Aqui, não há personagens, há só uma confiança que se pode descobrir com a raiz da vida. Não está Ana de Cales, com a sua touca de viúva e o ar ovino e sério; não estão os Alba Pereira nem os Wiesel, ramos dessa casta tenebrosa e amante da propriedade. Não está Francisco de Viana ou Farina, cheio de «ribaldarias» intelectuais; nem Rosamaria, nem José Matildes, o casal ensombrado de batalhas perdidas. Nem os Marcianos, com os seus arranjos e adaptações de classes.
E também não estão as casas: Cales, com as janelas corridas, o telhado caiado, os armazéns que desprendem um cheiro forte a vinho, os laranjais carregados de frutos como os jardins das Hespérides deslocados para nordeste. Ou então Ludwell, meio enterrada na areia, como um bunker abandonado; ou o palácio de Mr. Phil, onde os anjos barrocos de tamanho natural nos seguem com o olhar esgazeado. Ou a casa da Ramada Alta, com escadas que parecem subidas de escotilhas e porões; ou a casa dos Matildes, com um gabinete à prova de som, onde se discutiam tácticas minuciosas para obter um negócio de terrenos, de material de urbanização, de alvarás, de plantas, sei lá!
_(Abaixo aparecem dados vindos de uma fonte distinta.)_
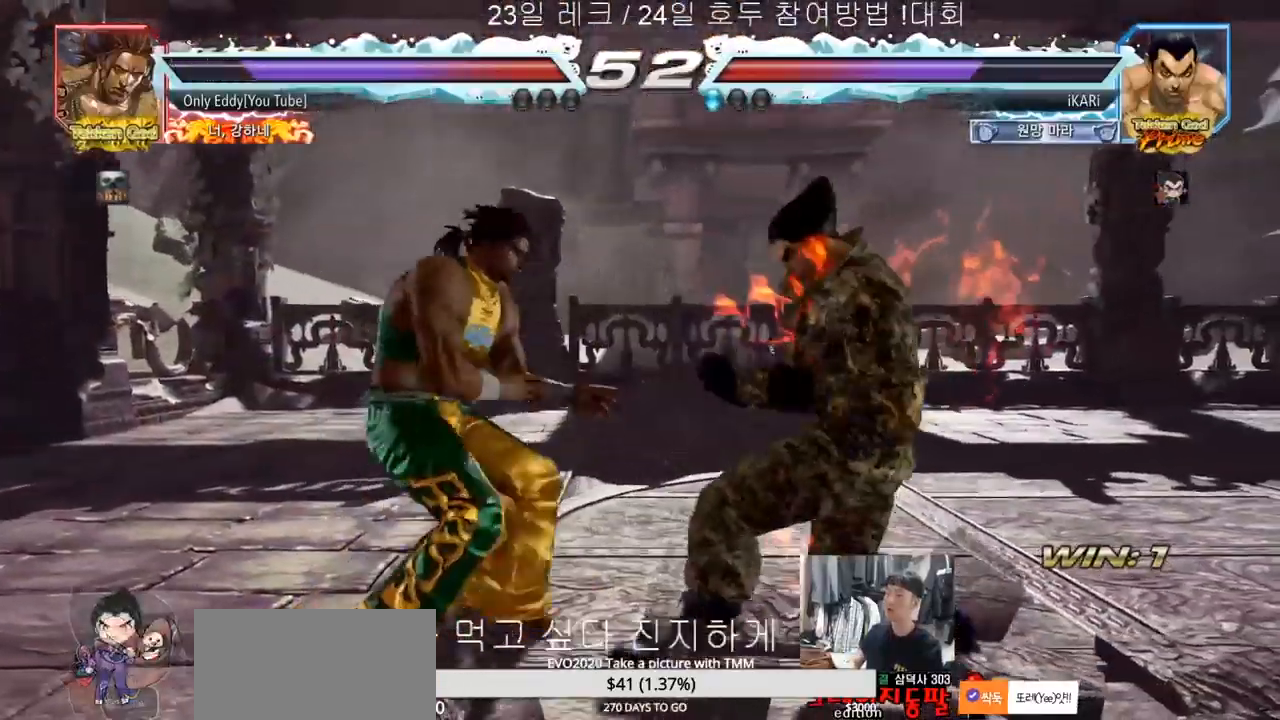
{"buttons": [], "left_stick": "right", "events": [[50, "left_stick", "right"]]}
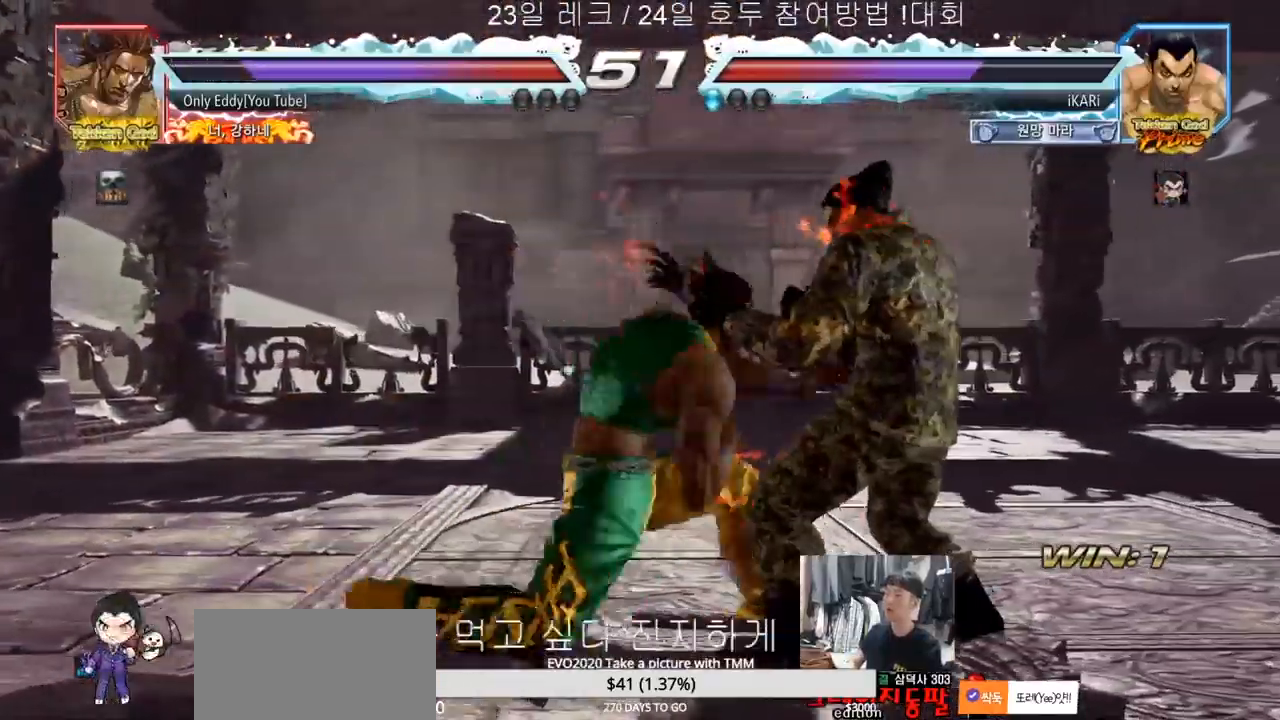
{"buttons": [], "left_stick": "center", "events": [[333, "left_stick", "center"]]}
As geresianas não são produto da insistência da relação com objectos e pessoas. São o tempo original em que a alma convive com a eternidade; o coração repousado no amor do seu destino aguarda e vê. O indivíduo escapa ao nosso entendimento, as grandes ideias não se unificam nem se movem em turbilhão; a identidade extinguiu-se porque as pessoas, como chamas, se confundem, para sempre esquecidas da noção de dois mundos, de duas realidades. Desde que se atingem as vertentes das geresianas, um ser humano dissolve-se num outro «como uma gota de orvalho cintilante» - diria o meu poeta, assim como disse que às vezes Deus dá o sinal de que passa pelas trevas distantes, e tudo se imobiliza, cóleras, segredos, vento que desce da serra, ecos das torrentes, palavras que descem como torrentes, tudo - e um amor imenso paira e reconcilia todas as coisas. Velha amiga que é a terra, ela não nos decepciona, e poderemos durante milénios chamar nobre à raça humana. Se uma lágrima descer sobre estas linhas como um fio de prata, é porque existe consolação até ao último homem que por último desaparecer; quando a Terra rolar à volta do Sol, com noites e manhãs, e só talvez o lírio geresiano olhe e pense no seu seio de cinzas."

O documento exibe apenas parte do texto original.